Por ejemplo: cuatro días seguidos, con jornadas ampliadas, y luego irse a casa dos semanas. Eso permite una sanitización profunda frecuente, la ocupación de las instalaciones con suficiente distancia y ventilación, minimizar los riesgos de concentración en entradas, en salidas, en el uso de los baños.

Por supuesto, un filtro sanitario sólido en casa, transporte cuidado, filtro a la entrada de la escuela. Pruebas distribuidas. Identificación personalizada de factores de riesgo. Disponibilidad plena de materiales para limpiar superficies y para lavarse las manos al menos cuatro veces en la jornada. Cubrebocas obligatorio para todos. Uso de los espacios abiertos. Coordinación con el centro de salud más cercano. Tener resuelto el resguardo, el trabajo a distancia y sustitución presencial de las y los docentes con condiciones de riesgo. Voluntariedad para todos: que vayan las niñas y niños que quieran, con las y los maestros que quieran.

Tenemos que llegar al ajuste puntual. No se puede diseñar a brochazos gruesos desde la Ciudad de México. Tiene que ser localizado. Respetar y promover la autonomía del autocuidado en las comunidades. La apertura tiene que ser acuerdo, no descontón. Tampoco posponer en la medida de la incapacidad de los adultos, mientas niñas y niños se marchitan, “hasta que llegue la vacuna en diciembre de 2022”.

Nos falta un gran sentido de la ‘presencialidad intermedia’: entre que la escuela esté cerrada y barricada, en un extremo, aunque abran antros y peluquerías, o en el otro extremo, que la apertura descuidada genere un rebrote que confirme en sus terrores anticientíficos a los negacionistas (“es que en Israel y Alemania hubo rebrote”… sí, en Jerusalén y en Berlín, en condiciones específicas, que ya corrigieron, y ahora están abiertos).

Aquí una propuesta de presencialidad intermedia, que de facto ya están decidiendo las familias: microescuelas localizadas.
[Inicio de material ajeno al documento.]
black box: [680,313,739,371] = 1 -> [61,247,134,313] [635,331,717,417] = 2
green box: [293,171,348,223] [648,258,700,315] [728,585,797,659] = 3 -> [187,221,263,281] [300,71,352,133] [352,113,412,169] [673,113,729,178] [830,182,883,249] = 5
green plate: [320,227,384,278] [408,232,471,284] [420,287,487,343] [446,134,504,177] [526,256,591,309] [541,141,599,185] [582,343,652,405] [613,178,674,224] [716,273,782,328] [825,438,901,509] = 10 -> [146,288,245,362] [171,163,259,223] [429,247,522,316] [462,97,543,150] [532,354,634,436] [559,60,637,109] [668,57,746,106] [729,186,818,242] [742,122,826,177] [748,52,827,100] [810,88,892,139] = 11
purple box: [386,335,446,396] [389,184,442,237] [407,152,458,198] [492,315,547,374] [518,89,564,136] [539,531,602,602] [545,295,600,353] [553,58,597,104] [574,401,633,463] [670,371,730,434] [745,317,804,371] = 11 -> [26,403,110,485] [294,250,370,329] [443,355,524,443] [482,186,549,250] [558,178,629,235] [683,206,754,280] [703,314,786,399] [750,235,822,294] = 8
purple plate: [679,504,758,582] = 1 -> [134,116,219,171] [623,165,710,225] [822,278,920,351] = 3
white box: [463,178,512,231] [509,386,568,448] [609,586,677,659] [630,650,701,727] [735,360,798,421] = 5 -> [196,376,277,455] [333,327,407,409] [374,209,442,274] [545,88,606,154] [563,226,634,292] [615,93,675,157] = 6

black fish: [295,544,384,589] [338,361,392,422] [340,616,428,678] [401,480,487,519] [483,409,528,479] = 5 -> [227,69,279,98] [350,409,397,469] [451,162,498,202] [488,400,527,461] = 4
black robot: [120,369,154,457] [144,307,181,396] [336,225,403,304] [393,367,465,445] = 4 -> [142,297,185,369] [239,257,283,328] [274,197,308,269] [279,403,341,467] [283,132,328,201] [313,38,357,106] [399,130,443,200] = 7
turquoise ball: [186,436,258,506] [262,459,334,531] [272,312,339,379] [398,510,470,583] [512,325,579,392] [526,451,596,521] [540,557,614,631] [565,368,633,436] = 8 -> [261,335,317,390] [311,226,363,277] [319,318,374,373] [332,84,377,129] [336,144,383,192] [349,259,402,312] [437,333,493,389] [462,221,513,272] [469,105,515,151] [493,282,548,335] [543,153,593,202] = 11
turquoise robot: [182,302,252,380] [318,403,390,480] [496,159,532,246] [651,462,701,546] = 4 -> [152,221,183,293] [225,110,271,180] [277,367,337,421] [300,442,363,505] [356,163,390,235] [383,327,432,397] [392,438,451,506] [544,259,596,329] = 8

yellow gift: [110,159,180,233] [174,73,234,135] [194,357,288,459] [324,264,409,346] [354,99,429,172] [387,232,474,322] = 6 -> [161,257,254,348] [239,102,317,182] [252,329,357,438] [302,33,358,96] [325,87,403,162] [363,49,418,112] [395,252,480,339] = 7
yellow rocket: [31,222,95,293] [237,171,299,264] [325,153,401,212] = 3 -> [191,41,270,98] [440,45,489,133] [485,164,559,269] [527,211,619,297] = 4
Los vecinos que se cuidan. En arreglos multigrado. Los vecinitos en el patio, en los lugares de la pequeña convivencia. Incluso para ver la programación de TV y comentarla y cuestionarla. Para que nos distribuyamos el cuidado y la animación entre los adultos. Paquetitos (podsbubbles les llaman en otras latitudes), equipitos de niños que comparten red, recursos. Que ya pueden ser un grupo de inmunidad. A quienes un maestro puede visitar para una asesoría a sana distancia. Para que aprender con tu maestro y con tu grupo no sea un lujo de los mexicanos que pagan escuela privada, sino una posibilidad que supera con creces aprender solos y en la pasividad de ver/escuchar la televisión. Con retos, con activación física, con búsqueda del tesoro, con concurso de dibujo y de baile, aprendiendo de una abuelita del grupo a cocinar tamales… Se puede ir regresando. Lo que hay que dejar atrás es la idea de que regresaremos a lo mismo. Mejor regresar sin tener que volver a lo que no vale la pena. Mejor regresar, pero habiendo avanzado.